December 14, 2017

(++++) FUN WITH MANY WORDS – OR FEW


Pine & Boof: The Lucky Leaf. By Ross Burach. Harper. $17.99.

Meow! By Victoria Ying. Harper. $15.99.

     Both these books are for ages 4-8, but the way they tell their animal-centric stories could not be more different. Ross Burach’s Pine & Boof: The Lucky Leaf really is a story, a narrative. The illustrations are an integral part of it, and some of them are marvelously funny, but the basic tale here is a verbal one. It starts with Boof, a big, roly-poly bear cub who is afraid of bears (adult ones, anyway) and therefore carries around a can of anti-bear spray. Boof collects and names things, such as a stick named Mr. Stick and a rock named Mr. Rock. His favorite collectible is a bright red leaf with which he plays constantly, but not very successfully: despite Boof’s enthusiastic urging, the leaf cannot use a see-saw, throw a ball, or munch a campfire-cooked marshmallow. Enter Pine, a porcupine – who in fact enters by banging into Boof as Boof sits teary-eyed on the forest path. Boof is crying because the wind has suddenly picked up and taken his favorite leaf who-knows-where. Pine, who considers himself an expert on lots of things but is mostly rather muddled in his thinking, promises to help Boof find the missing leaf, and the two set off on a leaf quest that leads to some very funny encounters with a boar and a snake. Burach’s illustrations are at their best during the search, as when Boof lifts up a boulder to look for the leaf under it and Pine then lifts up boulder-shaped Boof to look for the leaf under him. A stuck-in-a-log scenario eventually and hilariously ensues, but in the end, the wind is just too much for the intrepid duo. However, they realize that having a friend to search for things with and generally play with is better than having a leafy companion, anyway. So all ends happily, with Pine and Boof cooking apology pancakes for the boar and making a very amusing apology card for the snake. This is a funny story, amusingly told and illustrated with cartoonish panache, with the pictures carrying a lot of the humor but the words being central to telling the tale.

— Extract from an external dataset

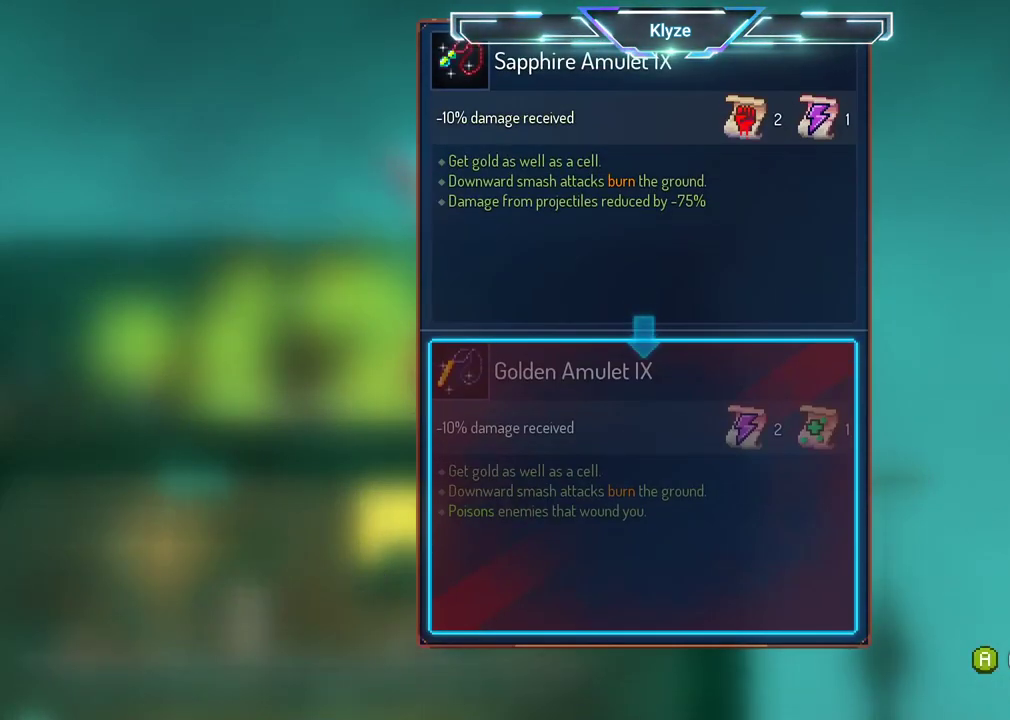
{"dt_ms": 500, "buttons": [], "left_stick": "center", "right_stick": "center", "events": []}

     Not so in Victoria Ying’s Meow! In fact, the word of the title is almost the only one in this sweet little feline-focused book, which is such a simple story that multiple words really are not required. An adorable little kitten, childlike in being dressed like a human and drawn by Ying with a head as large as the rest of his body, wanders around the family home carrying a ball of yellow yarn and asking everyone, “Meow?” This clearly means, “Will you play with me?” But nobody will: mom is busy in the garden, dad in the kitchen, and sister in a chair, where she is reading a book. Frustrated, the kitten starts to unravel the yarn ball and play by himself – but what he does is to entangle everything and everyone in the yarn, as the word “meow!” gets angrier and angrier (cleverly shown by the style of the lettering, which mirrors the expressions on the kitten’s face). Mom, dad and sister finally band together to stop the kitten from messing everything up, putting him in a time-out with their own obviously very irritated “Meow!!” The sad little kitten apologizes – the same word serves a new purpose this time – and sets about disentangling everything and cleaning up the mess he has made. Then he helps mom in the garden, helps dad bake mouse-shaped cookies, and sits in the chair with his sister to read her book with her. Then everyone gets together for games with the yarn, after which it is get-ready-for-bed time in a household that is clearly much happier than it was earlier. The various expressions of “meow” eventually end with the kitten happily asleep, purring with contentment, his ball of yarn beside him on the pillow. Ying does a lovely job of making what is essentially a single-word book into one expressing a wide variety of recognizable emotions and feelings, showing that while some stories are best told through a whole series of words, others can be just as well expressed with very little in the way of verbal elements.